Arranging your Google information is the last thing you’d think about if you knew you were about to kick the bucket and yet, the software company gives users the possibility to decide what should happen to their online information when they pass away. The new feature, called Inactive Account Manager, gives users the possibility to delete or modify their online identity after their death, CNET New Reports.
Very few people have the strength to admit they are mortals and even fewer have the courage to imagine what happens after they die. Google has included a new feature to its online services that gives users the possibility to manage the content of their online accounts even after they have passed away. Some people might find this option useless, if not macabre, but Google’s initiative is understandable considering that most people have an online identity containing the most important data about them.

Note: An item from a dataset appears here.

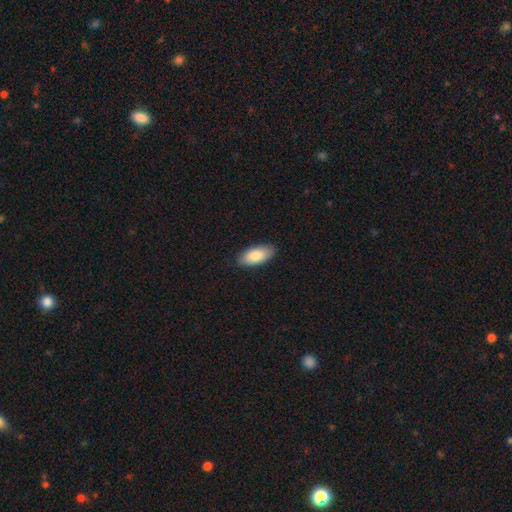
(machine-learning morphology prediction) Smooth or featured? smooth (86%)
How rounded? in between (92%)
Merging? none (87%)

Thanks to the Inactive Account Manager, users can set an interval by which they can be considered inactive, the longest period of time being 12 months. If the users is not at all active on the Internet during the period of time he selected, 10 of his most trusted contacts will be notified through emails and written texts about his/her death. Account users can also program the service to grant trusted contacts access to some of their online information. Thus, the relatives and family members can view the deceased person’s email, videos, pictures and other online files.
While the service appears to be a great common-sense solution for the handling of inactive accounts, analysts don’t expect this feature to be used by many people. The Inactive Account Manager is fairly simple to use, in comparison to other similar services; Facebook, for instance, requires family members to submit proof of death before acknowledging the demise. Google’s service, on the other hand, is much easier to use, because subscribers get to manage their inactive accounts and select the most trusted persons in their contacts list.